Page MenuHomePhabricator

Add GROUP BY to commit query
ClosedPublic

Authored by epriestley on Apr 28 2014, 12:30 AM.
Tags
None
Referenced Files
F13179226: D8879.id.diff
Wed, May 8, 9:02 PM
F13176423: D8879.diff
Wed, May 8, 1:52 PM
Unknown Object (File)
Tue, May 7, 8:29 AM
Unknown Object (File)
Fri, May 3, 9:04 AM
Unknown Object (File)
Wed, Apr 24, 11:49 PM
Unknown Object (File)
Wed, Apr 24, 11:30 PM
Unknown Object (File)
Wed, Apr 24, 11:30 PM
Unknown Object (File)
Wed, Apr 24, 11:30 PM

Details

Summary

Ref T4715. Some minor stuff I caught locally while poking around:

  • Since we don't GROUP BY, we can still get duplicate commits. These get silently de-duplicated by loadAllFromArray() because that returns an array keyed by id, but we fetch too much data and this can cause us to execute too many queries to fill pages. Instead, GROUP BY if we joined the audit table.
  • After adding GROUP BY, getting the audit IDs out of the query is no longer reliable. Instead, query audits by the commit PHIDs. This is approximately equiavlent.
  • Since we always JOIN, we currently never return commits that don't have any audits. If we don't know that all results will have an audit, just LEFT JOIN.
  • Add some !== null to catch the withIDs(array()) issue that we hit with Khan Academy a little while ago.
Test Plan
  • Verified that "All Commits" shows commits with no audits of any kind.
  • Verified that the raw data comes out of the query without duplicates.

Diff Detail

Repository
rP Phabricator
Lint
Lint Skipped
Unit
Tests Skipped

Event Timeline

epriestley retitled this revision from to Minor tweaks to audit queries.
epriestley updated this object.
epriestley edited the test plan for this revision. (Show Details)
epriestley added a reviewer: btrahan.

I should have commented the duplicate row thing, as that was intentional. I felt clever even. :D

I think when you query *all* audits by commitPHID you over load audit data (potentially) based on what you query. Something like ConduitAPI_audit_query_Method would get wonky with this change I think.

Basically, once you start querying by audit data, I think you need to do it like it was before (to get accurate audit data) OR do it like it is now AND add some sort of audit filtering stuff to get the audits that match the audit specific query parameter.

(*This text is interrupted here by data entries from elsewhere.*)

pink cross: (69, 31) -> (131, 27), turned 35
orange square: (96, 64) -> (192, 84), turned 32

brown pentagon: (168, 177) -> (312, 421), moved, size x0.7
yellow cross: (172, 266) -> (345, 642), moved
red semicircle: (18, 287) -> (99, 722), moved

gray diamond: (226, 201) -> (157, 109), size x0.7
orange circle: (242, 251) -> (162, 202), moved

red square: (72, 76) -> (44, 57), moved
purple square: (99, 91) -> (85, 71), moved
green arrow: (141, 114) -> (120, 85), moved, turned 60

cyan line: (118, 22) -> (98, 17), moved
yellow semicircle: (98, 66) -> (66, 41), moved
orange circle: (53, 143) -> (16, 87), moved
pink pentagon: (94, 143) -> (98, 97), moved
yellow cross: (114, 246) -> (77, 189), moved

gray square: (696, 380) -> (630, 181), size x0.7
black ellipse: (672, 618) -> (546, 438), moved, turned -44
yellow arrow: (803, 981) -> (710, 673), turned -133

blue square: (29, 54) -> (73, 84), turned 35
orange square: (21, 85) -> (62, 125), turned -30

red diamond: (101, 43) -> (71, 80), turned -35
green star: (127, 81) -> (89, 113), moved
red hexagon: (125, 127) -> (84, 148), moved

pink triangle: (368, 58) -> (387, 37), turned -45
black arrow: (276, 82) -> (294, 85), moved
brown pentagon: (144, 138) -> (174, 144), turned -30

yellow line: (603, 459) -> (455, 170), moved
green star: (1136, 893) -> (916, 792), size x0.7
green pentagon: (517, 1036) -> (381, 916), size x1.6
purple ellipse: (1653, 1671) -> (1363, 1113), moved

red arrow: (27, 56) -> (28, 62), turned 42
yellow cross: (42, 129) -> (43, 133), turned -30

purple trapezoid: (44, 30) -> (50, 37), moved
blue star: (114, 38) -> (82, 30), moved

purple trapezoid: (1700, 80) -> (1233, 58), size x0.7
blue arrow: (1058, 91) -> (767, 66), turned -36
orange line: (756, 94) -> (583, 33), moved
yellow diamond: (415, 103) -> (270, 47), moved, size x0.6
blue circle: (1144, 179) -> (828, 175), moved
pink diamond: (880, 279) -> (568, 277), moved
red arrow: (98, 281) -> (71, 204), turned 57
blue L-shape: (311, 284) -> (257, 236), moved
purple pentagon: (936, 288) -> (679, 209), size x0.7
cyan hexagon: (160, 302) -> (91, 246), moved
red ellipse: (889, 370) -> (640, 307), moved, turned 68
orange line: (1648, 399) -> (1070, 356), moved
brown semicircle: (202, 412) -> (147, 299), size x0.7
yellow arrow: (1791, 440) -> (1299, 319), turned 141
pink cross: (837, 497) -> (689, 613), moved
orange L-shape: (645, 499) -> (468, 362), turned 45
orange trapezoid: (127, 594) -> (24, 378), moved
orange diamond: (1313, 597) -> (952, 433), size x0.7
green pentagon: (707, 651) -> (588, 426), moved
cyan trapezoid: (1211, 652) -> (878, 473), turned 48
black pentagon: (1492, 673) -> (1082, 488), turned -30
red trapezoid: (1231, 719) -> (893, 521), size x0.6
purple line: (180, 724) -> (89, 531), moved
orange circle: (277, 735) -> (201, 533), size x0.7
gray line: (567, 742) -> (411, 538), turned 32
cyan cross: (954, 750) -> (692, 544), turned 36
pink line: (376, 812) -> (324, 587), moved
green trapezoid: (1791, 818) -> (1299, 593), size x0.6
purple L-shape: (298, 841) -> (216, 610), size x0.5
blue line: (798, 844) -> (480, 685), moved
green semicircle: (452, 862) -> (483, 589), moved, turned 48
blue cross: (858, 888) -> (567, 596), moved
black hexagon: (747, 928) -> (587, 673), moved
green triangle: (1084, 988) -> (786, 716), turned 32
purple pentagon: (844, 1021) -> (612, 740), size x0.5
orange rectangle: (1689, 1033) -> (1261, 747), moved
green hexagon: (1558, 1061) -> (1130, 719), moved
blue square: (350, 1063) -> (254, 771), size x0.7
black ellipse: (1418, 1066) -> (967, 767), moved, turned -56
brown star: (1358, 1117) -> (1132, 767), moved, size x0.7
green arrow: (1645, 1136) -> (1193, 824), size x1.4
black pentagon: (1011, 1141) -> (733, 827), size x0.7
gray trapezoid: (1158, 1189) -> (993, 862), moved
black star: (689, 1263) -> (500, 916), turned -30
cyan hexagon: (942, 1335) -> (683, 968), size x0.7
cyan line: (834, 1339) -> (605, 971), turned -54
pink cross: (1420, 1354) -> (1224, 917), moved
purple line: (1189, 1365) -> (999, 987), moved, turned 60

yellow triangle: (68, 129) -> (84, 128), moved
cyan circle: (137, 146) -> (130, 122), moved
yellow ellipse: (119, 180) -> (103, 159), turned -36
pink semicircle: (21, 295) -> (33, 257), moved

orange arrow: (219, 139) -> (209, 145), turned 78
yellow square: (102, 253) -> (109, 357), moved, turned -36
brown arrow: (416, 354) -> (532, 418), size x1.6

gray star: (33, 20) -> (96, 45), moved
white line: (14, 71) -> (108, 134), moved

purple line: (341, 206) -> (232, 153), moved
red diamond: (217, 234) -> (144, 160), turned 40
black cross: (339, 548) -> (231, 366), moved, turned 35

A third approach would be to make the change as you have it but see if callsites like the audit conduit method can be otherwise tweaked or their use cases served otherwise.

Something like ConduitAPI_audit_query_Method would get wonky with this change I think.

Ah! Good point.

A third approach would be to make the change as you have it but see if callsites like the audit conduit method can be otherwise tweaked or their use cases served otherwise.

I think this is the right approach -- do you remember anything other than audit.query offhand? I can poke around.

For audit.query itself, we don't have any audit.query callsites in the codebase and I don't remember why we have the call at all. I can't think of anything you'd want to do with it that wouldn't be better served by exposing these filters on diffusion.querycommits, but can do a bit of digging.

I'm going to split this into the LEFT JOIN/JOIN and GROUP BY changes separately, since the LEFT JOIN doesn't cause issues and fixes T4911.

audit.query and bin/audit are the two I remember off hand.

(bin/audit tries lets you delete audits by ID. this would return some N audits right now, with 1 of the N having the right ID and the other N-1 just happening to be on the same commit as the one with the right ID.)

epriestley retitled this revision from Minor tweaks to audit queries to Add GROUP BY to commit query.
epriestley edited edge metadata.

Fixes T5433.

  • Use GROUP BY.
  • I grepped for all the getAudits() callsites, and only audit.query and bin/audit delete used them in a way that expected a subset to be returned.
  • In both cases, I just manually filtered results in the caller. (We can probably deprecate audit.query, maybe.)

Test plan:

  • Paged through commits with multiple audits.
  • Used audit.query with various parameters.
  • Used bin/audit delete with various arguments.
src/applications/audit/management/PhabricatorAuditManagementDeleteWorkflow.php
112–124

This fixed an existing bug -- we were iterating over $audits, but should have iterated over $curr_audits. Mostly, this just made the script take a really long time to run.

btrahan edited edge metadata.
This revision is now accepted and ready to land.Jul 10 2014, 4:55 PM
epriestley updated this revision to Diff 23703.

Closed by commit rP16648c28bcd7 (authored by @epriestley).